How does data science create value from data? To get to the bottom of this inquiry, we need we think about the very nature of data science. Let’s break down the term first. ‘Data’ is an abstracted record of real-world events. ‘Science’ is a process where one develops a general rule by proving hypothesis based on observation of the results generated by repetitive experiments. Since these results are records of events created by experiments, they are data. If ‘data’ is already an essential foundation of ‘science’ in the first place, then data science should sound redundant. And it is. Data science and science are basically the same thing. Therefore, five characteristics of data science can be drawn from generic steps of science.
1. Business-oriented : The ultimate goal of data science is to solve a business problem, and it requires understanding of business context.
2. Repeated Experiments : In science, multiple experiments are must in order to prove a hypothesis. Data science is no different.

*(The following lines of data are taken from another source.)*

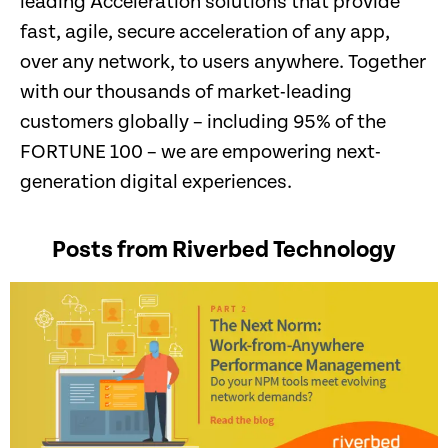
leading Acceleration solutions that provide
fast, agile, secure acceleration of any app,
over any network, to users anywhere. Together
with our thousands of market-leading
customers globally – including 95% of the
FORTUNE 100 – we are empowering next-
generation digital experiences.
Posts from Riverbed Technology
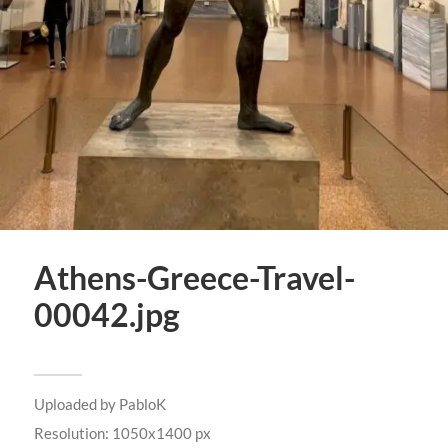
Athens-Greece-Travel-
00042.jpg
Uploaded by
PabloK
Resolution: 1050x1400 px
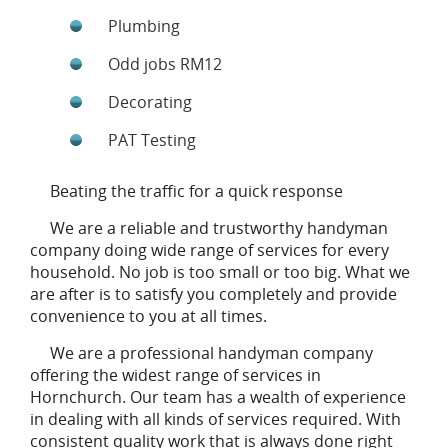
Plumbing
Odd jobs RM12
Decorating
PAT Testing
Beating the traffic for a quick response
We are a reliable and trustworthy handyman
company doing wide range of services for every
household. No job is too small or too big. What we
are after is to satisfy you completely and provide
convenience to you at all times.
We are a professional handyman company
offering the widest range of services in
Hornchurch. Our team has a wealth of experience
in dealing with all kinds of services required. With
consistent quality work that is always done right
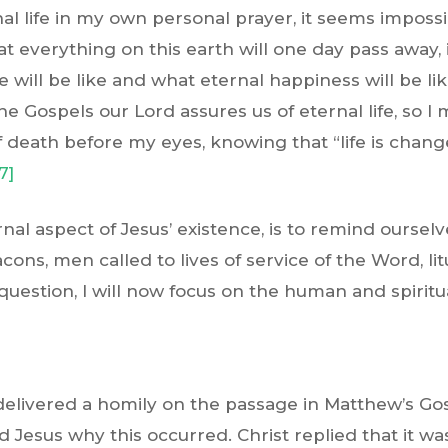
l life in my own personal prayer, it seems impossi
t everything on this earth will one day pass away, in
e will be like and what eternal happiness will be 
the Gospels our Lord assures us of eternal life, so I
 death before my eyes, knowing that “life is chang
7]
rnal aspect of Jesus’ existence, is to remind oursel
ons, men called to lives of service of the Word, li
 question, I will now focus on the human and spiritua
delivered a homily on the passage in Matthew’s Go
Jesus why this occurred. Christ replied that it was 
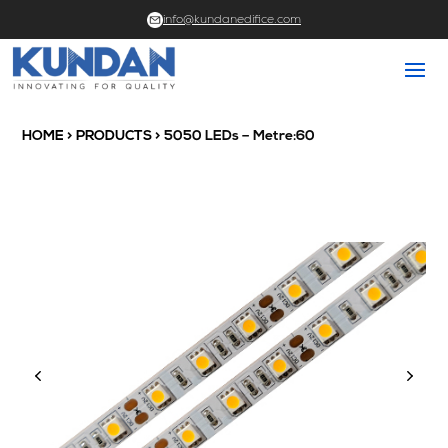
info@kundanedifice.com
HOME
>
PRODUCTS
> 5050 LEDs – Metre:60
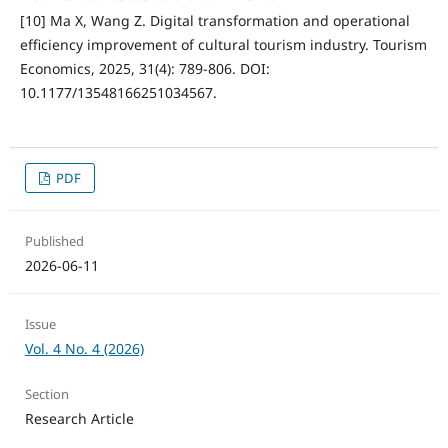
[10] Ma X, Wang Z. Digital transformation and operational
efficiency improvement of cultural tourism industry. Tourism
Economics, 2025, 31(4): 789-806. DOI:
10.1177/13548166251034567.
PDF
Published
2026-06-11
Issue
Vol. 4 No. 4 (2026)
Section
Research Article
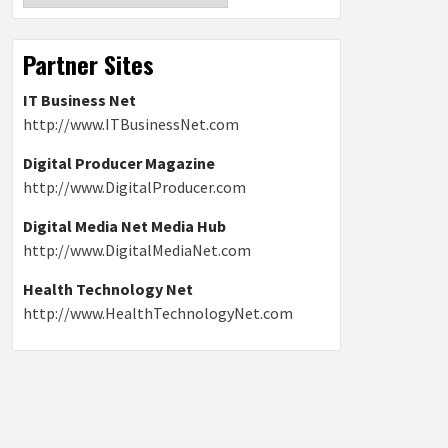
Partner Sites
IT Business Net
http://www.ITBusinessNet.com
Digital Producer Magazine
http://www.DigitalProducer.com
Digital Media Net Media Hub
http://www.DigitalMediaNet.com
Health Technology Net
http://www.HealthTechnologyNet.com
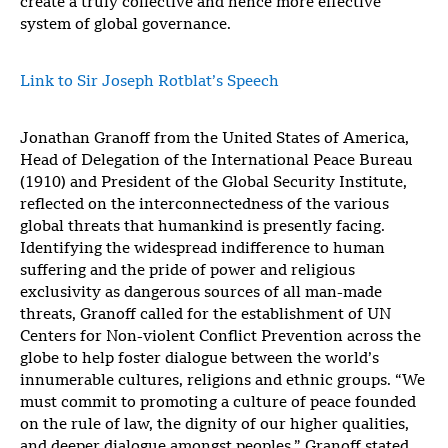
create a truly collective and hence more effective
system of global governance.
Link to Sir Joseph Rotblat’s Speech
Jonathan Granoff from the United States of America,
Head of Delegation of the International Peace Bureau
(1910) and President of the Global Security Institute,
reflected on the interconnectedness of the various
global threats that humankind is presently facing.
Identifying the widespread indifference to human
suffering and the pride of power and religious
exclusivity as dangerous sources of all man-made
threats, Granoff called for the establishment of UN
Centers for Non-violent Conflict Prevention across the
globe to help foster dialogue between the world’s
innumerable cultures, religions and ethnic groups. “We
must commit to promoting a culture of peace founded
on the rule of law, the dignity of our higher qualities,
and deeper dialogue amongst peoples,” Granoff stated.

3. Data-oriented : If not based on data or evidence, it is not science. Without data, it is not data science.
4. Math & Statistics : Objective and quantitative analysis is done through math and statistics. They are the cornerstone of data science.
5. Generalized Pattern Extraction : Both science and data science draw generally applicable pattern out of evidence inductively in order to solve problems.
To define data science by combining these five characteristics, data science is. A problem solving process by
clearly defining business problems to be solved,
hypothesizing various possible solutions,
gathering and cleansing necessary data for each hypothesis,
performing repetitive experiments using math and statistics,
finding generally applicable patterns out of data,
and developing solutions based on the given hypothesis.